Von der Wachtel wachgeküsst
Meersburg gehört zu den Orten, die im Sommer vor lauter Touristen beinahe ihr Gesicht verlieren. Wie wunderbar verlassen ist dagegen die kleine Altstadt an einem nebligen Wintertag, wenn die Menschenleere den Eindruck entstehen lässt, Meersburg sei eine verlassene Filmkulisse. Und der Streifen, der hier gedreht wurde, längst aus den Kinos verschwunden.
Was aber fängt man mit seinem Hunger an angesichts der vielen Schilder an den Türen, die auf den März vertrösten, wenn die Saison langsam wieder erwacht? Zum Glück ragt wie eine gastronomische Burg das Hotel Wilder Mann am Seeufer empor – und es hat geöffnet. Der Gastraum ist ein modern sanierter Ballsaal mit blauen Stühlen auf Fischgrätparkett. Kugellampen hängen wie überdimensionierte Karamellbonbons von der Decke. Ein junger Mann im Service – Typ Ski- oder Surflehrer – weist mit lässiger Eleganz einen Tisch am Fenster zu.
Was beim Studium des Menüs auffällt, ist die Kalkulation. Kässpätzle für unter 15 Euro am Logenplatz eines Touristenortes – das ist fair. Das Angebot prägen bodenständige und regionaltypische Gerichte. Auf der Tageskarte weht dann aber auch ein Hauch von Eleganz. Bei der getrüffelten Steinpilzcremesuppe kommt das Trüffelaroma zwar nur von einem Öl. Doch die Suppe hat einen derart konzentrierten Pilzgeschmack, dass sie ohne Weiteres als Soße durchgehen könnte. Löffel für Löffel kernig abgeschmecktes Vergnügen. Mit sehr guten Noten in Geschmack und Aussehen empfehlen sich auch die Maultaschen, die farblich und aromatisch Lachs und
Zander deutlich erkennen lassen. Die Maultaschen sind gebettet auf einen üppig moussierten Rieslingschaum, der in luftigen Tiefen würzigen Spinat verbirgt. Ganz obenauf thront eine glasig gebratene Garnele und zeigt einmal mehr, dass die Küche ihre Teller gern effektvoll arrangiert.

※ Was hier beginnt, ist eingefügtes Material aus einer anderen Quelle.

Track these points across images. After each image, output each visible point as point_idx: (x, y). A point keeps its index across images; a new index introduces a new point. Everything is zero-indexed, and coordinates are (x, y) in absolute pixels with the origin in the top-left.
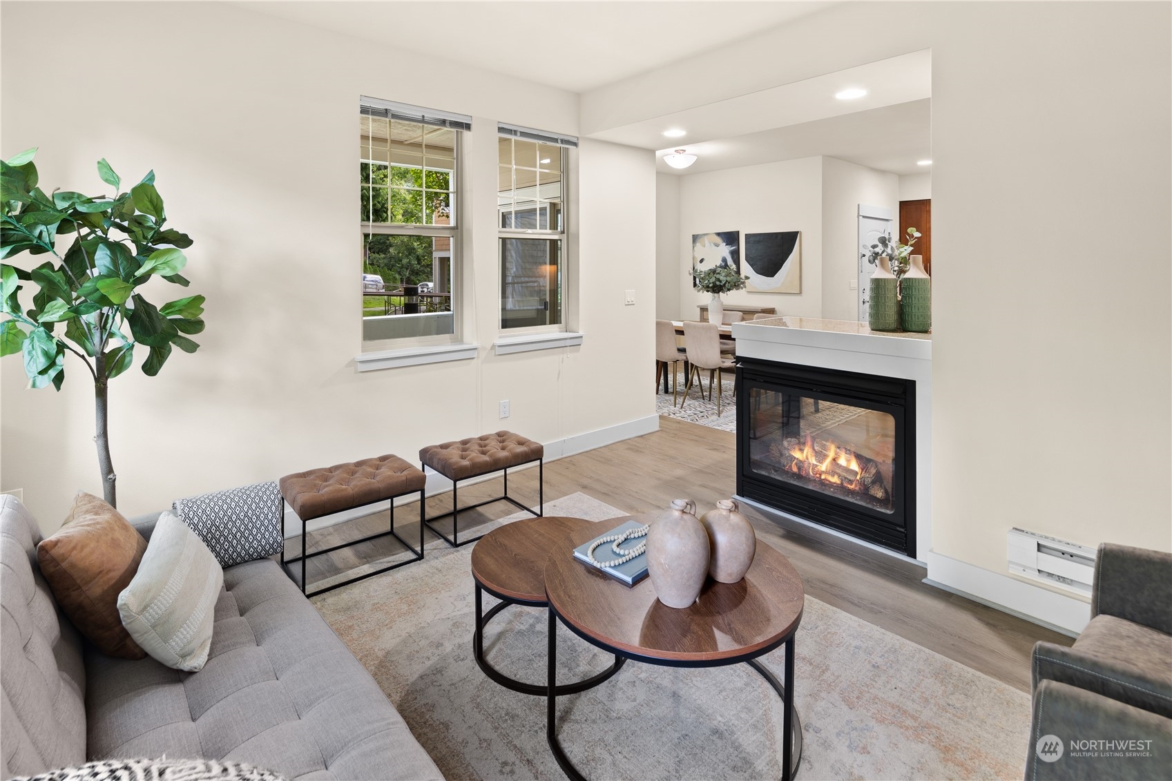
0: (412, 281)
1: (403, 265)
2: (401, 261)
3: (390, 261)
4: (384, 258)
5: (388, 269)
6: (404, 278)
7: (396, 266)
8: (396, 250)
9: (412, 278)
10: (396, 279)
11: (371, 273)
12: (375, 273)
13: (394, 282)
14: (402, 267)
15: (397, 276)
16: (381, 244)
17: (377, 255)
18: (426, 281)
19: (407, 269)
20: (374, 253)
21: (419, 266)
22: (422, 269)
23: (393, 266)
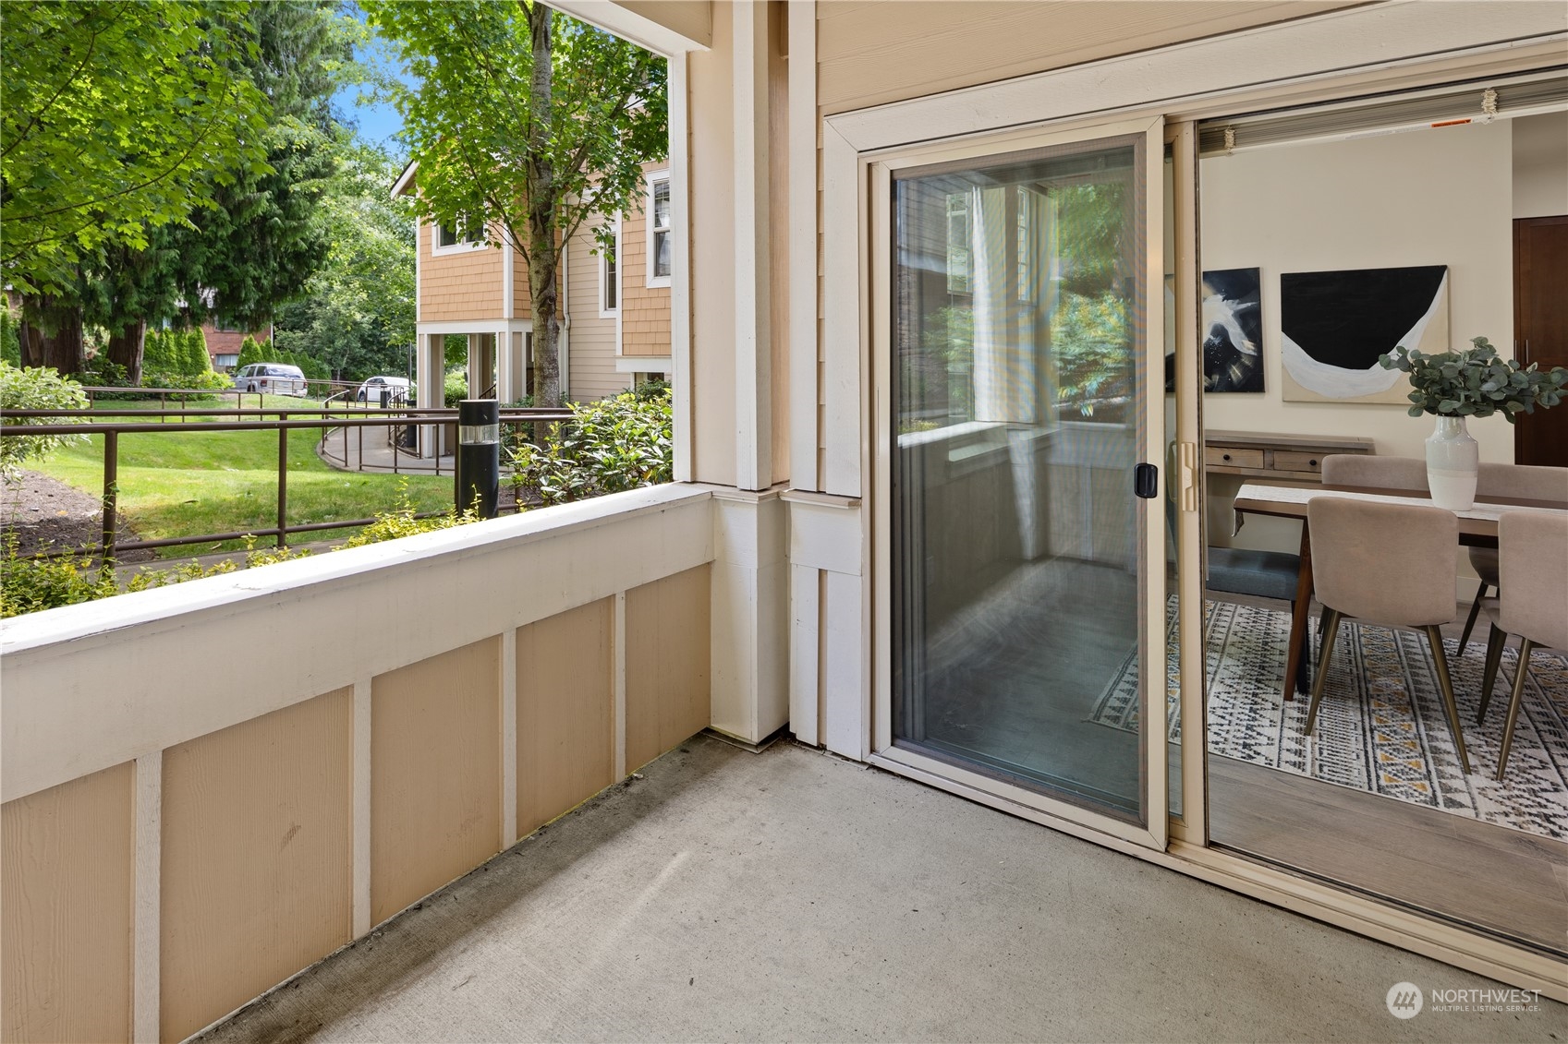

Hübsch anzusehen ist dann auch die gefüllte Wachtel, die allerdings in vorgegartem und dann im Ofen aufgeknusperten Zustand an den Tisch kommt. Diese Technik funktioniert bei manchen Speisen gut – so ein zartes Vögelchen wie die Wachtel wird dabei allerdings weitgehend trocken wie auch im konkreten Fall. Daran ändert auch die Pilzfüllung – wiederum mit Mut abgeschmeckt – nicht allzu viel.
Schön gelungen ist dafür die aromatische Soße mit Trauben, die gut zum scheibenweise gerösteten Kartoffelknödel passen.
Den Abschluss des insgesamt sehr gepflegten Menüs gestaltet der Dessertteller. Auf ihm finden sich die üblichen Verdächtigen – ein wenig künstlich schmeckende Crème brûlée, Schokokuchen mit f lüssigem Kern – aber auch eine sehr gelungene Nocke vom Rotweineis.
Insgesamt überzeugt das Haus mit dem Anspruch, alles andere als eine Touristenfalle zu sein – und das mutmaßlich nicht nur im Winter.